Unit tests only can proof your software to be buggy. Even for the extremely simple "two, a function that, given no arguments, returns the number 2", your unit test can't verify that to be _always_ true. It may fail to return on Tuesdays (https://bugs.launchpad.net/ubuntu/+source/file/+bug/248619), internally use a web service that doesn't work on leap days (http://www.wired.com/insights/2012/02/leap-day-azure-outage/), other calls may overwrite the 'constant' it returns (http://programmers.stackexchange.com/questions/254799/ever-c...), etc.
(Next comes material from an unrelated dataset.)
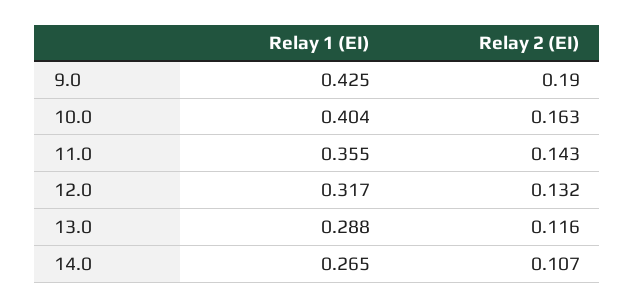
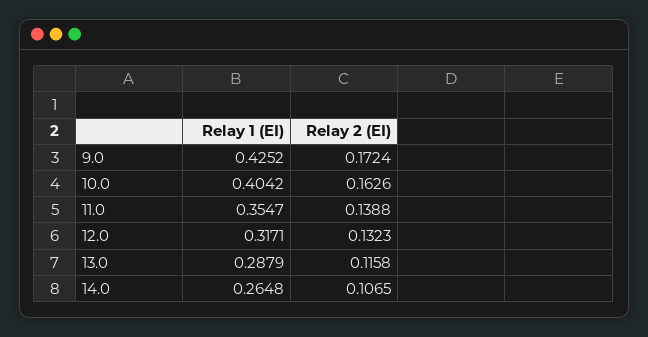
Relay 2 (EI), 9.0: 0.19 -> 0.1724
Relay 2 (EI), 11.0: 0.143 -> 0.1388

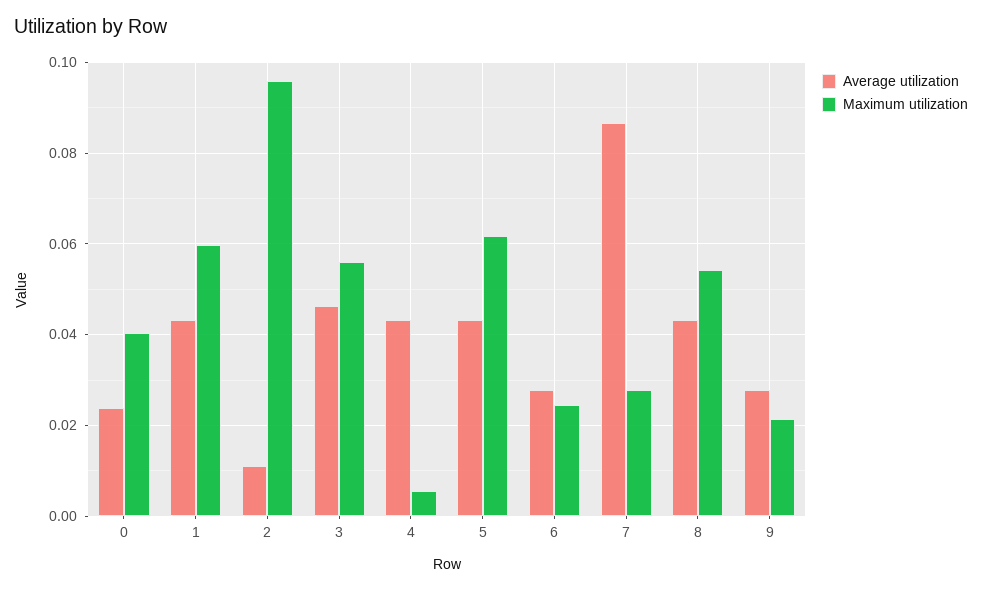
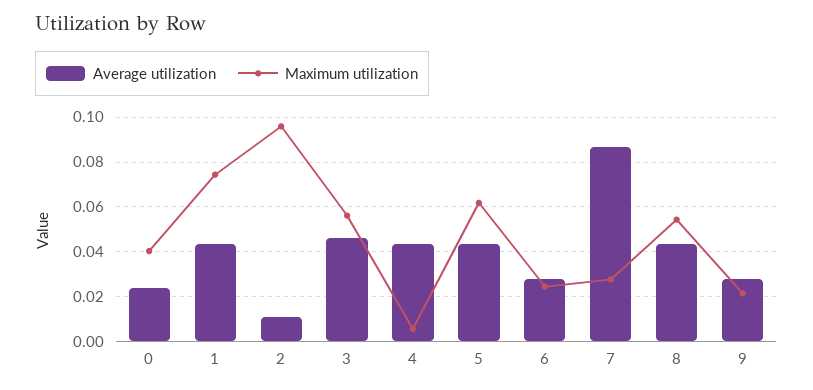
Maximum utilization, 1: 0.06 -> 0.075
> Even for the extremely simple "two, a function that, given no arguments, returns the number 2", your unit test can't verify that to be _always_ true

That is true, I don't think anyone argues against that point. What unit tests do, is verify that under the code works under specific conditions (as defined in the test's set up). When unit tests fail under those specific conditions, then you know there is a problem.

Another thing I like about unit tests is that it is much easier (and faster) to test different combinations of conditions


You can verify it to always be true as long as the dependencies (which you've mocked) hold. If they don't... if that's a possibility then you might need some error recovery somewhere, not necessarily in this particular unit.


In functional programming languages, the type of "two" would indicate whether it has side effects. If not, then "two() == 2" is conclusive proof.